TASK OBJECTIVE: Your task is to copy the stretch of lines in the records below that begins with the line containing "its shader cached).</span></span>|" and ends with the line containing "consider omitting them.</span></span>|", exactly as written, with nothing added.

ENTRIES SUPPLIED:
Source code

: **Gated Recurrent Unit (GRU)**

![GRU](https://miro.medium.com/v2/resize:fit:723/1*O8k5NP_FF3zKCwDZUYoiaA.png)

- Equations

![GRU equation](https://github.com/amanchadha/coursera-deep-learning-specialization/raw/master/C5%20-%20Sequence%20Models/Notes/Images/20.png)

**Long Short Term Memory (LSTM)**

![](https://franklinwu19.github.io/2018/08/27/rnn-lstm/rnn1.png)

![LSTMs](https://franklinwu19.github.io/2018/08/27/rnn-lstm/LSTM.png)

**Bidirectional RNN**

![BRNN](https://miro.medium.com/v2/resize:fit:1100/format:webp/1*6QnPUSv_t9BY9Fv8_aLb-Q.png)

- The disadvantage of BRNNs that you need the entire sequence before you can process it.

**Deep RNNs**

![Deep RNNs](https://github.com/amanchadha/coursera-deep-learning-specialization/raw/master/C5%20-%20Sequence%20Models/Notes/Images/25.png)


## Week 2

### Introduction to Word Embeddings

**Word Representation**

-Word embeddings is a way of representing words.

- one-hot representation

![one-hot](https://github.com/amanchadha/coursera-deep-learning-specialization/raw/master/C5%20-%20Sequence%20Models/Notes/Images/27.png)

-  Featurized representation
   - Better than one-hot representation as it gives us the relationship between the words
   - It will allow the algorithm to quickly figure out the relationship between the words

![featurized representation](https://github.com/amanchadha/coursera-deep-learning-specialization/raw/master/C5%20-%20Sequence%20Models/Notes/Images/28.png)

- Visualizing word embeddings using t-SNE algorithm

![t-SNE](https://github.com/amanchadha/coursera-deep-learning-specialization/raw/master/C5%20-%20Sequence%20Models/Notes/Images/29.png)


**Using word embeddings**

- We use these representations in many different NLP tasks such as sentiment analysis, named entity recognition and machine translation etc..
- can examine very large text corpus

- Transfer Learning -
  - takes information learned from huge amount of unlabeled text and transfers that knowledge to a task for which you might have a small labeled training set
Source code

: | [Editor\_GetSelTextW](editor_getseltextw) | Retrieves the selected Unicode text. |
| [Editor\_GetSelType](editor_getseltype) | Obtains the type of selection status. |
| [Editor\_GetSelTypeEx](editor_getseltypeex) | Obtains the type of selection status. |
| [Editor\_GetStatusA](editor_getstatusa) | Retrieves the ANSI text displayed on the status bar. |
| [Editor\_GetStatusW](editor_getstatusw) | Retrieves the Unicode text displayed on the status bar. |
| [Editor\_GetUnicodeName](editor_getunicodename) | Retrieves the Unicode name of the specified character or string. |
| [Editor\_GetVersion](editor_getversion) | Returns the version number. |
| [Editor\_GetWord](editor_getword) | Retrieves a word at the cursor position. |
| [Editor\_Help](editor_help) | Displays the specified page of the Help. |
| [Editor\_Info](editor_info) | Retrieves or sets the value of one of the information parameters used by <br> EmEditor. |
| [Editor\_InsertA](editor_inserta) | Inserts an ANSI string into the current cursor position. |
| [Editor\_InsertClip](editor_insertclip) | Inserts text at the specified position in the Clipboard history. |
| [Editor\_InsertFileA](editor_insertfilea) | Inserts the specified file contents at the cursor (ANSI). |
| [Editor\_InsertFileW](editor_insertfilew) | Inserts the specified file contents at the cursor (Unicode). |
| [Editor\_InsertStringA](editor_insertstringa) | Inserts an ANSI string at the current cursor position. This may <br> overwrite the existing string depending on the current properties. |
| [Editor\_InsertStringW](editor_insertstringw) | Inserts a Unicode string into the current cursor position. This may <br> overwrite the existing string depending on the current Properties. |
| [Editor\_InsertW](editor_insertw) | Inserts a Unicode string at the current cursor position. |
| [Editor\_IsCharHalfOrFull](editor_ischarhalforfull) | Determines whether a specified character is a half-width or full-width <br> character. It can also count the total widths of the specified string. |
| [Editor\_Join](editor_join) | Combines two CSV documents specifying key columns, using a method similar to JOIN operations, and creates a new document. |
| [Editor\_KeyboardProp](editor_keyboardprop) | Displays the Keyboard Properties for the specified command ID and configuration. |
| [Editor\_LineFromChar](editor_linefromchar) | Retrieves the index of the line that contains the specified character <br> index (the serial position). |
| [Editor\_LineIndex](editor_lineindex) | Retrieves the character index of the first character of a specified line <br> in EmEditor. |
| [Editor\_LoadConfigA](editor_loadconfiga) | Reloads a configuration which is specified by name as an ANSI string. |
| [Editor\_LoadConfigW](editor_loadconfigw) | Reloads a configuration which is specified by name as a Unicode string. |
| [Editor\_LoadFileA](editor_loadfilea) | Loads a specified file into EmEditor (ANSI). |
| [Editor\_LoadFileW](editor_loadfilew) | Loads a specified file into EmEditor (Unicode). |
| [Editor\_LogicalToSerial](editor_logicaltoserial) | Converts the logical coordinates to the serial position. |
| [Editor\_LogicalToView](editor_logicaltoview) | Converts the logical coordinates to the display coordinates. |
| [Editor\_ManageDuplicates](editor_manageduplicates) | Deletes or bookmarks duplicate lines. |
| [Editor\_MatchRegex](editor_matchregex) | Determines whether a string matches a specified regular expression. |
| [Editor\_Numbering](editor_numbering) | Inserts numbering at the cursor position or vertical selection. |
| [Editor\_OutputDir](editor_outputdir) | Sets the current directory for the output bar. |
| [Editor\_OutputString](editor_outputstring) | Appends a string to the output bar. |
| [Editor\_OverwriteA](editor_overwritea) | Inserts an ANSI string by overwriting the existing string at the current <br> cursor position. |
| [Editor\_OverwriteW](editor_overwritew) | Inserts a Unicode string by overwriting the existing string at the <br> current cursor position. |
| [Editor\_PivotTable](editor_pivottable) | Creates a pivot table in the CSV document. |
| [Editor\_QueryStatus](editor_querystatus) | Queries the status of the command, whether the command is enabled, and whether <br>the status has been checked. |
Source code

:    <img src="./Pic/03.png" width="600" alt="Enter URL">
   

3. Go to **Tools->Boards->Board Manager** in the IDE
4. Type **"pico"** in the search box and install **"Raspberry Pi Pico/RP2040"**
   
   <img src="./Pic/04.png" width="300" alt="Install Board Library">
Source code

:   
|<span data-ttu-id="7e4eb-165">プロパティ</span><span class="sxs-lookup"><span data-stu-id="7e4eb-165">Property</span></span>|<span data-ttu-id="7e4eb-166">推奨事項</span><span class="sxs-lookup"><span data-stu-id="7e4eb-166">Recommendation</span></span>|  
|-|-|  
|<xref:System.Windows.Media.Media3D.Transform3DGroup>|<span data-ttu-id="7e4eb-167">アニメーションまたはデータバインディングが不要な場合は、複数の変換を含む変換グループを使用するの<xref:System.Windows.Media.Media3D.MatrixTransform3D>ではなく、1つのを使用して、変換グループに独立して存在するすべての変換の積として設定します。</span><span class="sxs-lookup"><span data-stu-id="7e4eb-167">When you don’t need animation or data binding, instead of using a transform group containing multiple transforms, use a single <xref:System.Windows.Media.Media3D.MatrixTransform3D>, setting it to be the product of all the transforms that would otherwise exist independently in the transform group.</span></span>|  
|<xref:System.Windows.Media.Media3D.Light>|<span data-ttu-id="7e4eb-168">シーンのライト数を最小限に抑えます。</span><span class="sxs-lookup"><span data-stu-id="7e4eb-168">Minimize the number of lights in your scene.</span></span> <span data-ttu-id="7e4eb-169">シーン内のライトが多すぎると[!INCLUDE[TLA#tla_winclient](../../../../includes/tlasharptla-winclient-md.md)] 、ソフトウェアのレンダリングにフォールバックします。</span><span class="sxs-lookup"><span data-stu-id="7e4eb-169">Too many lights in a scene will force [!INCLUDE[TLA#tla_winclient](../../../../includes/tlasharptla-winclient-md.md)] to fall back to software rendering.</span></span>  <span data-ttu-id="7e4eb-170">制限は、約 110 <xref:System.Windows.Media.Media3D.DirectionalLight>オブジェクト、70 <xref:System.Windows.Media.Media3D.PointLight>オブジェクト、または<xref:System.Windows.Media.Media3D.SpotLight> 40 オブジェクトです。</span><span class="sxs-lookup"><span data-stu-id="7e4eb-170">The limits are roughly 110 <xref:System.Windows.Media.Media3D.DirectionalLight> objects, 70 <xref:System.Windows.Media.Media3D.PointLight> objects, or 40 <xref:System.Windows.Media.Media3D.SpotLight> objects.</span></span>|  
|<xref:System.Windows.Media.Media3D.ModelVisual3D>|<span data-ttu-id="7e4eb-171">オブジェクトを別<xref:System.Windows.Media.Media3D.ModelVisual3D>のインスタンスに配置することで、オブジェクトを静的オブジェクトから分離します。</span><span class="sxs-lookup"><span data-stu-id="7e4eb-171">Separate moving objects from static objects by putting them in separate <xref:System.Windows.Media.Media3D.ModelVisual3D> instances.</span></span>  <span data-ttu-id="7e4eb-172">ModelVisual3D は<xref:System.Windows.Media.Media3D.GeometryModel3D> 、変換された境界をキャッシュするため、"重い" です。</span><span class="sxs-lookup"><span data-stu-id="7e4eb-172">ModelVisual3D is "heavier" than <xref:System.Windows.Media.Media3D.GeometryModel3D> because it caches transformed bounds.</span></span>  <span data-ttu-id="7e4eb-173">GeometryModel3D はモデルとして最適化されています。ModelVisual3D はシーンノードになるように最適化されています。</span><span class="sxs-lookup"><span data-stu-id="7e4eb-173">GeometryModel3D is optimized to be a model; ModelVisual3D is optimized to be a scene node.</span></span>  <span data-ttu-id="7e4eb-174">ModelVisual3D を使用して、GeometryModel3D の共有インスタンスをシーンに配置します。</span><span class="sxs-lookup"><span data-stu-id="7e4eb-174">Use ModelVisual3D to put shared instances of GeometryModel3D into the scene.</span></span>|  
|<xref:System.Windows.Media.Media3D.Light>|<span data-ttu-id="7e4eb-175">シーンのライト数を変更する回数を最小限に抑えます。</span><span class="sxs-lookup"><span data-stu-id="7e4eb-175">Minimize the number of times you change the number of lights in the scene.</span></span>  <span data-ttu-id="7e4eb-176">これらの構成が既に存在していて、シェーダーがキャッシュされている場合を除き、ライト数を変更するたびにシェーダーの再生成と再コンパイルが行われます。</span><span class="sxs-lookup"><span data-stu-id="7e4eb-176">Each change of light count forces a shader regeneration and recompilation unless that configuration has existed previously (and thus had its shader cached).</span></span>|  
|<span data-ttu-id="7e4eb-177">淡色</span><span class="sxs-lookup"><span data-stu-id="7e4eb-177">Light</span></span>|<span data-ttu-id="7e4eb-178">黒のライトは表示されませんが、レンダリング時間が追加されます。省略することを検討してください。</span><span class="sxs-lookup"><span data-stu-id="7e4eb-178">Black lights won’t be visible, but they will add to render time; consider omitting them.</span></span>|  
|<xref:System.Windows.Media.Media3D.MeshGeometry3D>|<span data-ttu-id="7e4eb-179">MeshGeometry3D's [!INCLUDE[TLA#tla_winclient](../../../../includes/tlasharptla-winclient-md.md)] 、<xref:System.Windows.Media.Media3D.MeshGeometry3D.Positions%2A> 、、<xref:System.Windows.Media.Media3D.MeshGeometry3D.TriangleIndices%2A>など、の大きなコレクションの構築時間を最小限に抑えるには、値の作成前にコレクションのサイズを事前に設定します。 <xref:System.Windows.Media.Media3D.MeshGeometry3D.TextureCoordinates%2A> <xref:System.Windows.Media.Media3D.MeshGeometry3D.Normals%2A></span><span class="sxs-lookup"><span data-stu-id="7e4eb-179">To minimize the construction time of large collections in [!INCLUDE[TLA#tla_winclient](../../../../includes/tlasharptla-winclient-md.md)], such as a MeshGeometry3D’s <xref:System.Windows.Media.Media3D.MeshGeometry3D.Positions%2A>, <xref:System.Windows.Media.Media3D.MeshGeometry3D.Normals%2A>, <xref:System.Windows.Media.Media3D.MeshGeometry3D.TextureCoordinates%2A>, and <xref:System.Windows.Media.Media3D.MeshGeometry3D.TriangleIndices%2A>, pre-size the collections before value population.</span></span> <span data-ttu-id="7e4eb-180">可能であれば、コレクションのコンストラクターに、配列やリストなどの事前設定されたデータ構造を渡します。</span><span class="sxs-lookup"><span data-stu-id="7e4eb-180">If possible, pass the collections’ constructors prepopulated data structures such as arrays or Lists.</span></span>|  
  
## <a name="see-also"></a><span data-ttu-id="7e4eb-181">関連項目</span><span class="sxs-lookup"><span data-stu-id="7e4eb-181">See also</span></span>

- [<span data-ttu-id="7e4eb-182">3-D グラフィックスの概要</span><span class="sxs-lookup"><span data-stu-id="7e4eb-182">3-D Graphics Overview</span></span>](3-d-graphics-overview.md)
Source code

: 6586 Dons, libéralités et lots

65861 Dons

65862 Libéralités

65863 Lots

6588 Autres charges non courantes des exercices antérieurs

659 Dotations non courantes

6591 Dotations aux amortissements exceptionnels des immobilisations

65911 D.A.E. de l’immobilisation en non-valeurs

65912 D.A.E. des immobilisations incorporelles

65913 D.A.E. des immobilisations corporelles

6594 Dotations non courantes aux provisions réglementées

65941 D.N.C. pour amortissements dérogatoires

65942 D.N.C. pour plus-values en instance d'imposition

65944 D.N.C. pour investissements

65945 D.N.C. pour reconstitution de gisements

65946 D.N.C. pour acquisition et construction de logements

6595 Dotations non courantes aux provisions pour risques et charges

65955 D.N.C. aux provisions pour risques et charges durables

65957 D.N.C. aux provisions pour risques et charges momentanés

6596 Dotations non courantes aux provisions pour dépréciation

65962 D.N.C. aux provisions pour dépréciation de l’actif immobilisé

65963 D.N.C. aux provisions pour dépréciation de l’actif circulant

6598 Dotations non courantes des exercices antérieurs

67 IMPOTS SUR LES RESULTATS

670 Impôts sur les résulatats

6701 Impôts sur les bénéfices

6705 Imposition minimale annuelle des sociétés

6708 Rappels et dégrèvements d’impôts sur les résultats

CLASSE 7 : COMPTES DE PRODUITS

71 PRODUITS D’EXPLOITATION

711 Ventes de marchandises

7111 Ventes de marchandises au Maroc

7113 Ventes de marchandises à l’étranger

RESPONSE:
|<xref:System.Windows.Media.Media3D.Light>|<span data-ttu-id="7e4eb-175">シーンのライト数を変更する回数を最小限に抑えます。</span><span class="sxs-lookup"><span data-stu-id="7e4eb-175">Minimize the number of times you change the number of lights in the scene.</span></span>  <span data-ttu-id="7e4eb-176">これらの構成が既に存在していて、シェーダーがキャッシュされている場合を除き、ライト数を変更するたびにシェーダーの再生成と再コンパイルが行われます。</span><span class="sxs-lookup"><span data-stu-id="7e4eb-176">Each change of light count forces a shader regeneration and recompilation unless that configuration has existed previously (and thus had its shader cached).</span></span>|  
|<span data-ttu-id="7e4eb-177">淡色</span><span class="sxs-lookup"><span data-stu-id="7e4eb-177">Light</span></span>|<span data-ttu-id="7e4eb-178">黒のライトは表示されませんが、レンダリング時間が追加されます。省略することを検討してください。</span><span class="sxs-lookup"><span data-stu-id="7e4eb-178">Black lights won’t be visible, but they will add to render time; consider omitting them.</span></span>|  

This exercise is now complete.